Start of Supplied records

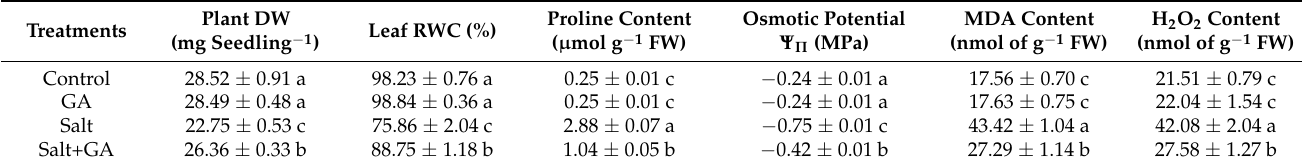
Table 1. Dry weight, leaf RWC, proline content, osmotic potential, MDA content, and H 2 O 2 content of salt-treated rice ( O. sativa L. cv. BRRI dhan52) seedlings as influenced by GA supplementation.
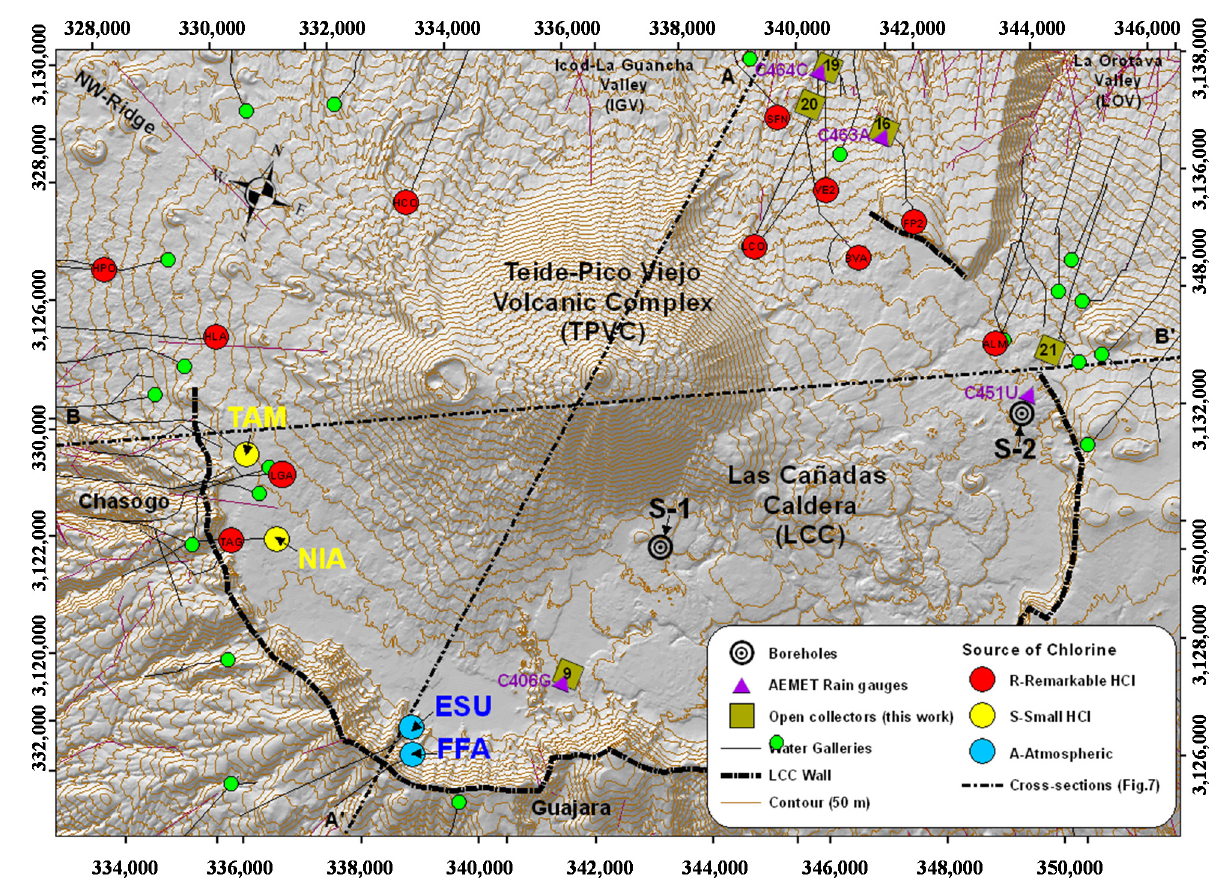
Figure 4. Selected groundwater sampling points in the Las Cañadas Caldera area, clustered by groundwater flow type and origin of chloride by means of C R and Cl/Br values as in Table 2. Open collectors for atmospheric bulk deposition and AEMET weather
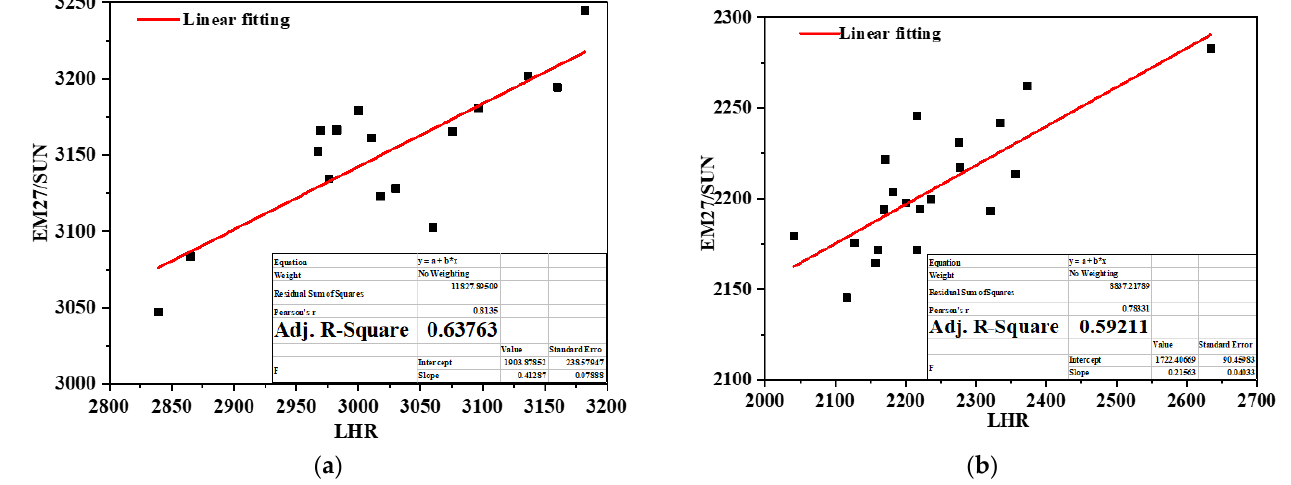
Figure 11. The correlation analysis of LHR and EM27/SUN water vapor measurements on ( a ) 20 and ( b ) 21 July. The average values of water vapor measured by LHR were 3023 ppmv on 20th and 2239 ppmv on 21st, the EM27/SUN’s results were 3152 ppmv and 2201 ppmv, respectively. The relative errors are 4.09% and 1.73%, and the correlations between LHR and EM27/SUN are around 0.6 (0.637 and 0.592). The column densities of methane retrieved by LHR and EM27/SUN are shown in Figure 12.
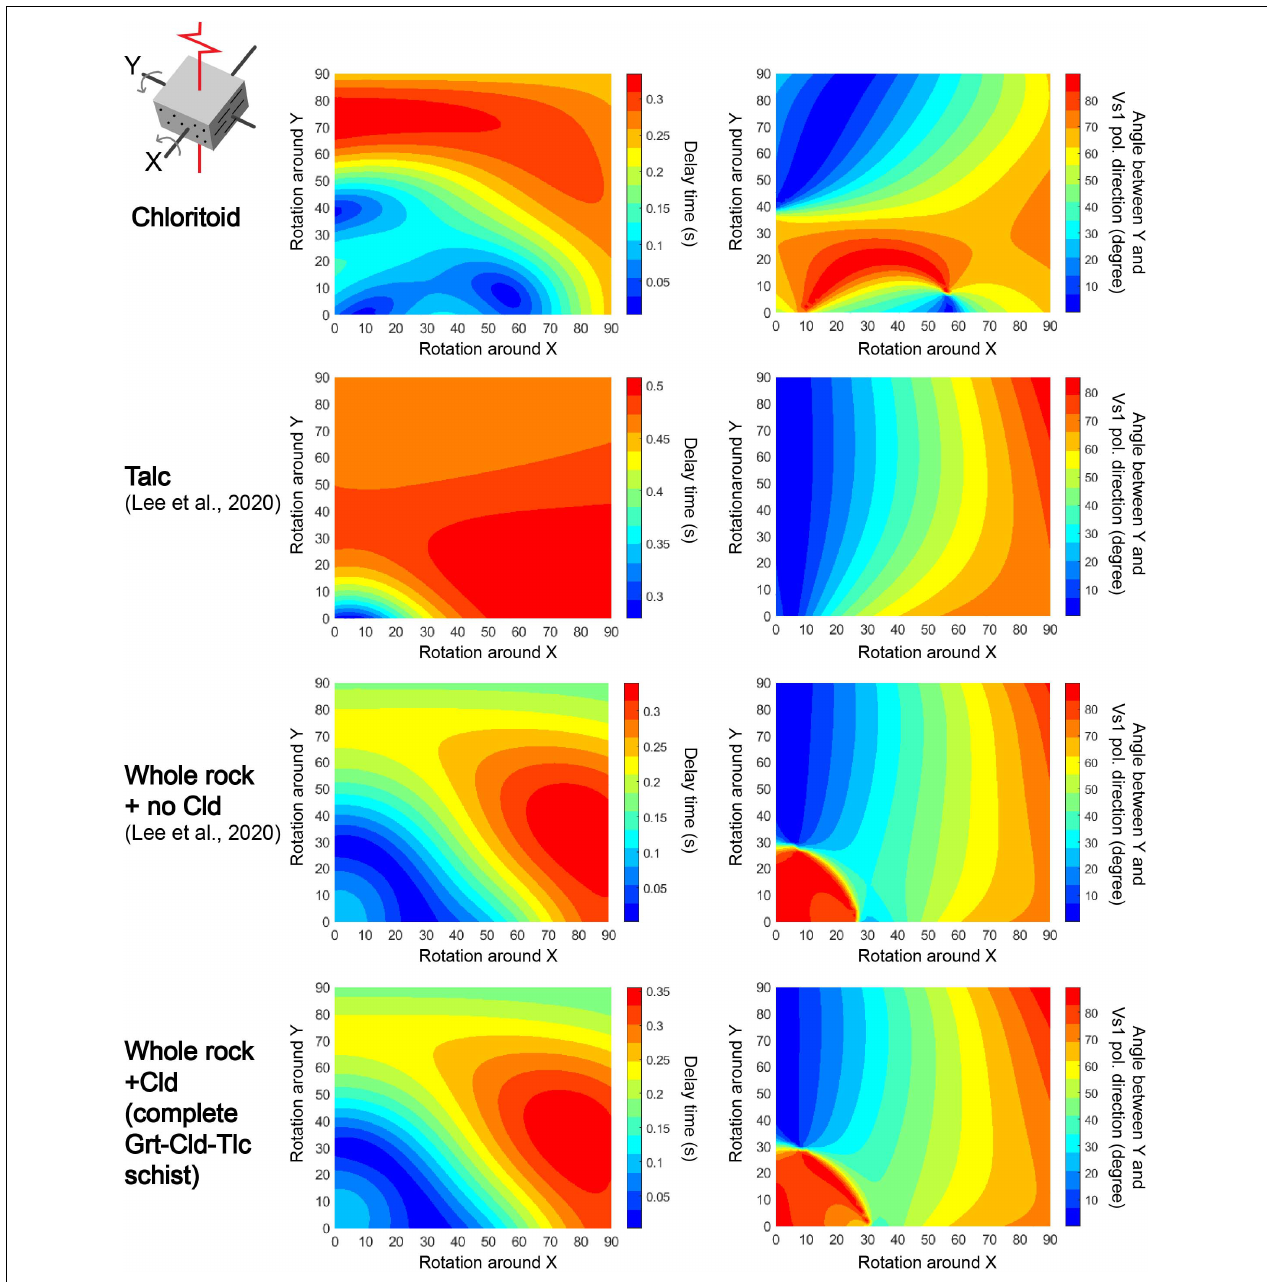
FIGURE 8 | Illustration of the 3–D effect of chloritoid, talc, and the Grt-Cld-Tlc schist on a vertically incident S-wave. LPO data of garnet and talc (Lee et al., 2020) and chloritoid (this study) of sample #15R were used for the calculation. An anisotropic layer with a thickness of 10 km was assumed. The rotation around X and Y from 0 ◦ to 90 ◦ was illustrated to display the effect of the dipping foliation (X-Y plane) where X is parallel to the shear direction and Y is parallel to the strike of the hypothetical trench. The left column shows contour plots displaying the effect of sample orientation on the delay time (dt), with blue (short delay times) to red (long delay times) colors. The right column shows contour plots displaying the variation of the angle between the fast S-wave polarization direction (V S1 pol. direction) and the hypothetical strike of the trench (Y) as the sample is rotated around X and Y. Colors range from blue (trench–parallel fast directions) to red (trench–normal fast directions). In the uppermost left, the schematic sample geometry is illustrated to show how the sample (X–Y plane = foliation, dots, and lines = lineation) is rotated with respect to the incoming S-waves (red line).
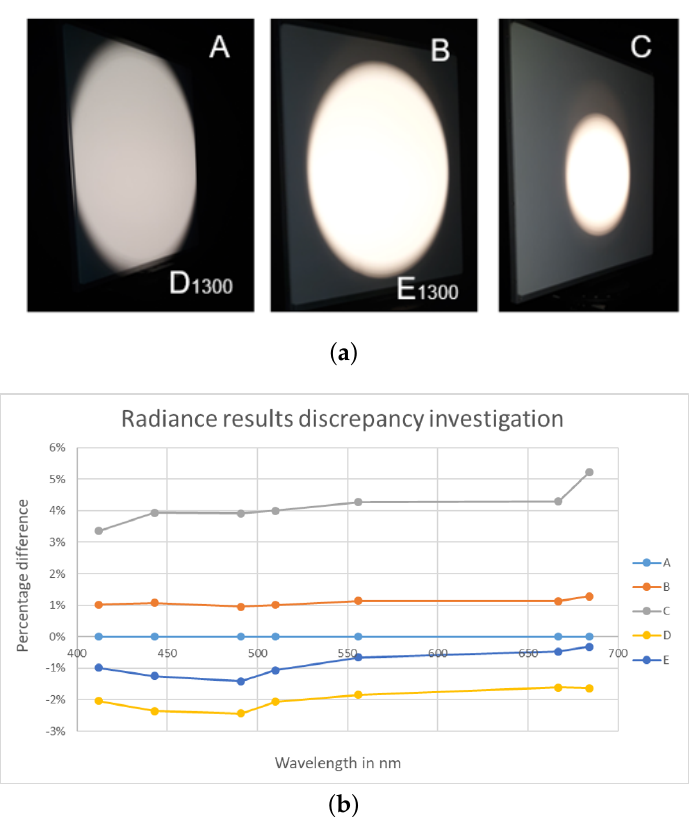
Figure 7. Difference in the radiance measurement due to the distance setting and the size of the source. ( a ) Photographs of illumination patch sizes.The photograph on the left presents cases A and D, the middle one cases B and E, and the right hand side case C. ( b ) Plot with percentage difference between measurements for different patch size and lamp-panel distance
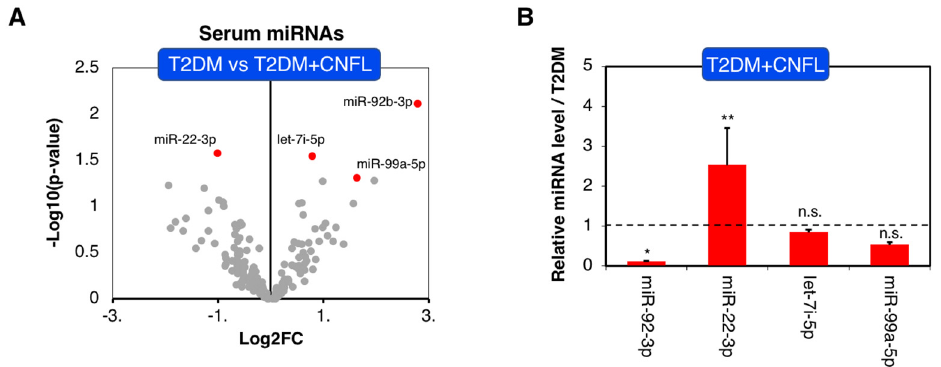
Figure 2. Q-PCR-based serum microRNA expression analysis from T2DM patients with (T2DM) and without significant corneal nerve loss labeled as T2DM and T2DM + CNFL, respectively. ( A ) Volcano plot comparing serum microRNA profiles among T2DM and T2DM + CNFL. The figure illustrates the relationship of FC (log base 2) to the p -value ( − log base 10). The red dots represent differentially expressed microRNAs with a false discovery rate (FDR) < 0.05 and absolute log2 fold change > 0.5. ( B ) Expression level of the four most significantly altered microRNAs in T2DM + CNFL relative to T2DM (dashed line indicates T2DM level); * p < 0.05, ** p <0.01. Error bars represent SEM. n.s. represents non-significant ( p >0.05).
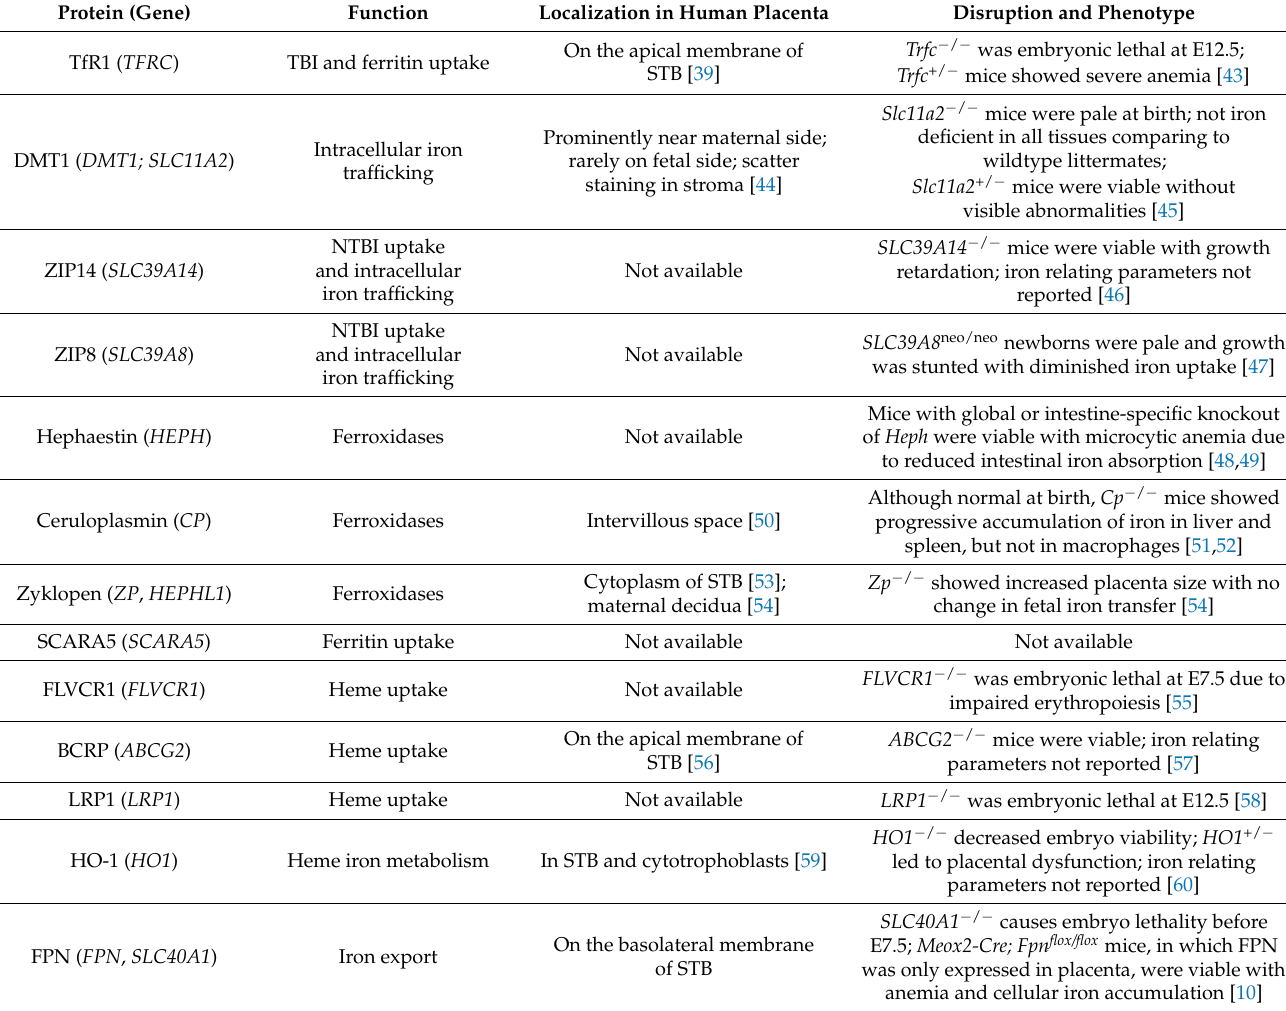
Table 1. Function and localization of iron transporters in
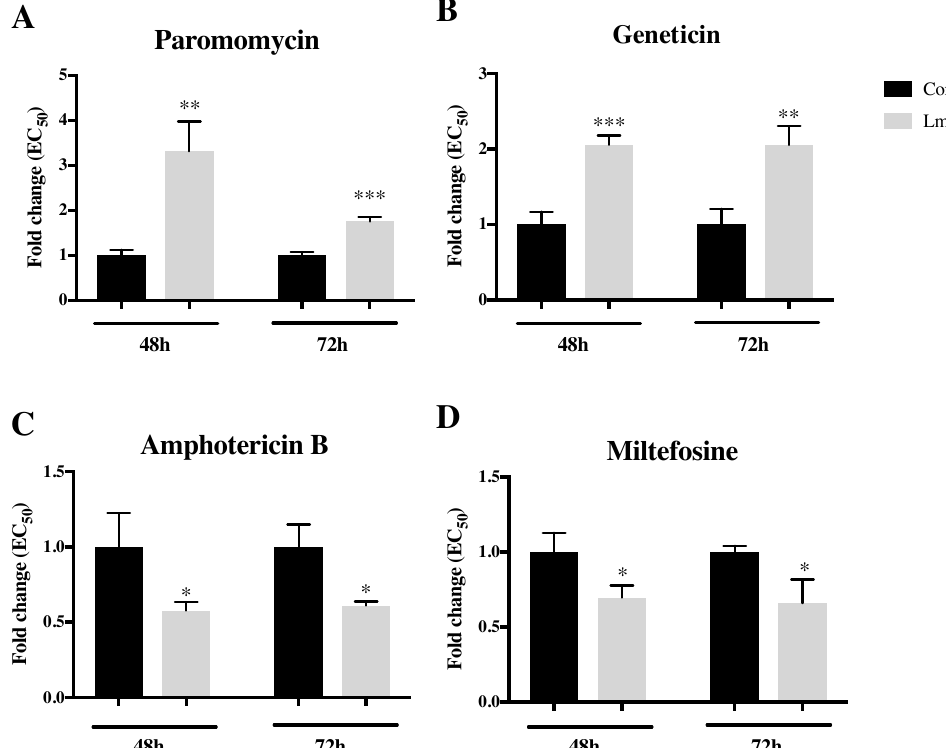
Figure 9. LmJean3-overexpression in Leishmania (LmJ3OE parasites) reduced the sensitivity to AG treatment after 48 h and 72 h. Leishmanicidal activity determination (EC 50 ) by MTT assays of ( A ) paromomycin, ( B ) geneticin (G418), ( C ) amphotericin B, and ( D ) miltefosine in (mock) control and LmJ3OE parasites. Bars represent the normalized mean EC 50 ( ± SD) from three independent experiments (* p < 0.05, ** p < 0.01, *** p <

End of Supplied records

Task to carry out: Your answer must be an exact copy of the records above, with every picture left out.

Reply to the task:
Table 1. Dry weight, leaf RWC, proline content, osmotic potential, MDA content, and H 2 O 2 content of salt-treated rice ( O. sativa L. cv. BRRI dhan52) seedlings as influenced by GA supplementation.
Figure 4. Selected groundwater sampling points in the Las Cañadas Caldera area, clustered by groundwater flow type and origin of chloride by means of C R and Cl/Br values as in Table 2. Open collectors for atmospheric bulk deposition and AEMET weather
Figure 11. The correlation analysis of LHR and EM27/SUN water vapor measurements on ( a ) 20 and ( b ) 21 July. The average values of water vapor measured by LHR were 3023 ppmv on 20th and 2239 ppmv on 21st, the EM27/SUN’s results were 3152 ppmv and 2201 ppmv, respectively. The relative errors are 4.09% and 1.73%, and the correlations between LHR and EM27/SUN are around 0.6 (0.637 and 0.592). The column densities of methane retrieved by LHR and EM27/SUN are shown in Figure 12.
FIGURE 8 | Illustration of the 3–D effect of chloritoid, talc, and the Grt-Cld-Tlc schist on a vertically incident S-wave. LPO data of garnet and talc (Lee et al., 2020) and chloritoid (this study) of sample #15R were used for the calculation. An anisotropic layer with a thickness of 10 km was assumed. The rotation around X and Y from 0 ◦ to 90 ◦ was illustrated to display the effect of the dipping foliation (X-Y plane) where X is parallel to the shear direction and Y is parallel to the strike of the hypothetical trench. The left column shows contour plots displaying the effect of sample orientation on the delay time (dt), with blue (short delay times) to red (long delay times) colors. The right column shows contour plots displaying the variation of the angle between the fast S-wave polarization direction (V S1 pol. direction) and the hypothetical strike of the trench (Y) as the sample is rotated around X and Y. Colors range from blue (trench–parallel fast directions) to red (trench–normal fast directions). In the uppermost left, the schematic sample geometry is illustrated to show how the sample (X–Y plane = foliation, dots, and lines = lineation) is rotated with respect to the incoming S-waves (red line).
Figure 7. Difference in the radiance measurement due to the distance setting and the size of the source. ( a ) Photographs of illumination patch sizes.The photograph on the left presents cases A and D, the middle one cases B and E, and the right hand side case C. ( b ) Plot with percentage difference between measurements for different patch size and lamp-panel distance
Figure 2. Q-PCR-based serum microRNA expression analysis from T2DM patients with (T2DM) and without significant corneal nerve loss labeled as T2DM and T2DM + CNFL, respectively. ( A ) Volcano plot comparing serum microRNA profiles among T2DM and T2DM + CNFL. The figure illustrates the relationship of FC (log base 2) to the p -value ( − log base 10). The red dots represent differentially expressed microRNAs with a false discovery rate (FDR) < 0.05 and absolute log2 fold change > 0.5. ( B ) Expression level of the four most significantly altered microRNAs in T2DM + CNFL relative to T2DM (dashed line indicates T2DM level); * p < 0.05, ** p <0.01. Error bars represent SEM. n.s. represents non-significant ( p >0.05).
Table 1. Function and localization of iron transporters in
Figure 9. LmJean3-overexpression in Leishmania (LmJ3OE parasites) reduced the sensitivity to AG treatment after 48 h and 72 h. Leishmanicidal activity determination (EC 50 ) by MTT assays of ( A ) paromomycin, ( B ) geneticin (G418), ( C ) amphotericin B, and ( D ) miltefosine in (mock) control and LmJ3OE parasites. Bars represent the normalized mean EC 50 ( ± SD) from three independent experiments (* p < 0.05, ** p < 0.01, *** p <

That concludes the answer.